In 1996, the Department of Justice (DOJ) and the Federal Trade Commission (FTC) issued statements outlining their antitrust enforcement policies in the health care industry. These provided guidance on how such collaborations are evaluated by the agencies and defined “safety zones” in which qualifying collaborations were unlikely to be challenged. In 2011, the agencies issued statements providing similar guidance specifically for ACOs.

Steps to Minimize Antitrust Risks

Based on the DOJ and FTC guidelines, along with advisory opinions from both agencies, parties to ACOs and other provider collaborations seeking to minimize the antitrust risks of such arrangements should consider adopting the following strategies.

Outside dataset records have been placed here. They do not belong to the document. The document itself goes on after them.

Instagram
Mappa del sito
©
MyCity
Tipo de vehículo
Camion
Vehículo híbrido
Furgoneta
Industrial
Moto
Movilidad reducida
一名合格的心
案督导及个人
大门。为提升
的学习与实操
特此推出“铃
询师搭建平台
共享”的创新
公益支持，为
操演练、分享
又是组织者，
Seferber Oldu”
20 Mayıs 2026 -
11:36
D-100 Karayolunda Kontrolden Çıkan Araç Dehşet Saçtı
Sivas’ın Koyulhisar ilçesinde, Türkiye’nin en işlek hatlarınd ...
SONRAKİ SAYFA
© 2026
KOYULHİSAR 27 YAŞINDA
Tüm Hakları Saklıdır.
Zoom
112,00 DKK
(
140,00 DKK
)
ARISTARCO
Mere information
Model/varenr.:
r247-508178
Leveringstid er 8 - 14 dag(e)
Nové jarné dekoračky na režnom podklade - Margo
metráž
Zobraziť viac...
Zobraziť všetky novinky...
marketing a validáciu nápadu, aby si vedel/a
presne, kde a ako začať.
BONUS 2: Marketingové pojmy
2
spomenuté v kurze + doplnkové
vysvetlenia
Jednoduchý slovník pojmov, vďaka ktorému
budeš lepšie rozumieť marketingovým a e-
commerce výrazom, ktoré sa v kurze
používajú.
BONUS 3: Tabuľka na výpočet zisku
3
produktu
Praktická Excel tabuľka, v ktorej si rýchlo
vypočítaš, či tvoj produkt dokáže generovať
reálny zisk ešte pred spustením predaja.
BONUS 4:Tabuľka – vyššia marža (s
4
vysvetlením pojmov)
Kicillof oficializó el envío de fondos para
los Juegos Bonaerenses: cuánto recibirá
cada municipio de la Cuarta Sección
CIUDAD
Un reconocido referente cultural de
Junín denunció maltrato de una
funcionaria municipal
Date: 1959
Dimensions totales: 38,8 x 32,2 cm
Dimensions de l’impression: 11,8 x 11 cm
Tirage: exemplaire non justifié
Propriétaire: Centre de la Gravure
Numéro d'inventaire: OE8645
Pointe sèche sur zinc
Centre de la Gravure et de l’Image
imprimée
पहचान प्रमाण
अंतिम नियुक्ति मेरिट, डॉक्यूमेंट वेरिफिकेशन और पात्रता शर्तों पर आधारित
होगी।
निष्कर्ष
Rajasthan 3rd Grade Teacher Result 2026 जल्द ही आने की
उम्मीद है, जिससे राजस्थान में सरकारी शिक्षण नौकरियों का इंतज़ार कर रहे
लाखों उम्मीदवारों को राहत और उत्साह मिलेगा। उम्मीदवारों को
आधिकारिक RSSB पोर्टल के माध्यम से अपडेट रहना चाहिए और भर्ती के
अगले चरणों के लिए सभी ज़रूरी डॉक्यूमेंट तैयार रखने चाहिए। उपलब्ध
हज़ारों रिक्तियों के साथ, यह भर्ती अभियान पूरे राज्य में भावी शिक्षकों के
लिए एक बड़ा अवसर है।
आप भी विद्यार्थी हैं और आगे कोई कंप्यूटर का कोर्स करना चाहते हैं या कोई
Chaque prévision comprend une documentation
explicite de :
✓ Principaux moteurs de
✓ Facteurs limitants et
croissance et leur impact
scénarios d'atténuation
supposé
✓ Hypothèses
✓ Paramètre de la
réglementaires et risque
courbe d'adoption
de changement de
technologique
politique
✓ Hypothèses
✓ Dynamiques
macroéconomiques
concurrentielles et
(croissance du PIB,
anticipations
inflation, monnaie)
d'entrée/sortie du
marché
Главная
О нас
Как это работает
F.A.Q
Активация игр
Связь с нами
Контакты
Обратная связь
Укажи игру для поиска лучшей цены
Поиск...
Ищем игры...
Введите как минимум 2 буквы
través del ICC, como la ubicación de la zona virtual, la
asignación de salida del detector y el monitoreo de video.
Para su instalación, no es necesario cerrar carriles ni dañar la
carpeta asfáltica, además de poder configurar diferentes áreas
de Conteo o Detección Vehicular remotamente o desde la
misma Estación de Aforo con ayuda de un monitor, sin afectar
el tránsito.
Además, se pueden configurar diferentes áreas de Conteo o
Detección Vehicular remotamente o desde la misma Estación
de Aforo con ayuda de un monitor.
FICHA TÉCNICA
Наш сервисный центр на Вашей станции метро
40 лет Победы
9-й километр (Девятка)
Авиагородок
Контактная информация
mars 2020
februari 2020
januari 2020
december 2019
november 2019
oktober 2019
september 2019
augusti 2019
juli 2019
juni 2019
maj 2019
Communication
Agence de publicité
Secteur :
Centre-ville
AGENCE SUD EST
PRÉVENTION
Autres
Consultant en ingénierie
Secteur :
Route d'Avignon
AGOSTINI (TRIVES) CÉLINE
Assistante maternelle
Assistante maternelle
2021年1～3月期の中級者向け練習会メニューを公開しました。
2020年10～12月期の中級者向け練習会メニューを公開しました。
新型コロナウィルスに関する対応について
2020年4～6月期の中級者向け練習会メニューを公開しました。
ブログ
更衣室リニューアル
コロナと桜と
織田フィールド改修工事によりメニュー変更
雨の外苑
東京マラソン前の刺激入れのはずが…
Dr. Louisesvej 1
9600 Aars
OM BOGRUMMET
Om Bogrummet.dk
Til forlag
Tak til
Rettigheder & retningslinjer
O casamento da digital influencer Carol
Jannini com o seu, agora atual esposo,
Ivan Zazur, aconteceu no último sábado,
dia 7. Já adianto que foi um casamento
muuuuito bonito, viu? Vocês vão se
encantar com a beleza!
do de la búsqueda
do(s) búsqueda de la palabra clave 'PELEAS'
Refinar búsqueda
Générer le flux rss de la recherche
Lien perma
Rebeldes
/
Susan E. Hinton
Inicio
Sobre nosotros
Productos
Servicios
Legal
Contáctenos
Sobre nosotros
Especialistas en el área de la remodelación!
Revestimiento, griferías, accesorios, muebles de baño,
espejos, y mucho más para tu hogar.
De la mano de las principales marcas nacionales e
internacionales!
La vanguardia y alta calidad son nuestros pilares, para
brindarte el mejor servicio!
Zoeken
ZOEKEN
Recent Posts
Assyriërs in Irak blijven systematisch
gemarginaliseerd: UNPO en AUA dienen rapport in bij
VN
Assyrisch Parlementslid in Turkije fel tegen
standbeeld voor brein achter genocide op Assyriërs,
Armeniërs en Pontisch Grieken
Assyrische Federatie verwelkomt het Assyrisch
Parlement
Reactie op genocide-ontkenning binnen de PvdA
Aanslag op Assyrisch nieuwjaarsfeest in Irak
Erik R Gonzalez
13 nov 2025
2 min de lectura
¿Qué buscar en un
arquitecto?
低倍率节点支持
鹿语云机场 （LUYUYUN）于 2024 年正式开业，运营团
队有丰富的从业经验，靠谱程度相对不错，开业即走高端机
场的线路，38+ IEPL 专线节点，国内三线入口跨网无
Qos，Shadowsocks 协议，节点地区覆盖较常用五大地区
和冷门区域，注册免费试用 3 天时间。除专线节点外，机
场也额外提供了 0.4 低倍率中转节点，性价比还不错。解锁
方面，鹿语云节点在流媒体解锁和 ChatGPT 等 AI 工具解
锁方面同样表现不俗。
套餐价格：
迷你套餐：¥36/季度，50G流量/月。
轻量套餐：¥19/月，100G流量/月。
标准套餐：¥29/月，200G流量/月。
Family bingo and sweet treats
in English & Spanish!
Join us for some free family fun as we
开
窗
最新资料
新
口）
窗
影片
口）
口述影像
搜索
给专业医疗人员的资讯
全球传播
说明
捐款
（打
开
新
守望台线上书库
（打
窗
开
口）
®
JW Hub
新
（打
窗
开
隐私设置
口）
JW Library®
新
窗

  1. Establish clear evidence of efficiency-enhancing integration:

For Non-ACO Collaborations

  • Agree to enter into only capitated contracts with payers or other forms of substantial financial risk sharing (e.g., agreeing to withhold 20 percent or more of provider compensation subject to meeting group cost savings and/or quality goals); or
  • Adopt a program of clinical integration;

o   In general, this requires an ongoing program to evaluate and monitor practice patterns and create a high degree of interdependence among providers to control costs and quality, as well as a significant investment of financial and human capital by members.

o   In the FTC’s 2013 Norman PHO advisory opinion, this included creating committees to establish clinical practice guidelines, creating a mechanism to enforce compliance, adopting integrated electronic platforms and requiring physician commitments of time and money.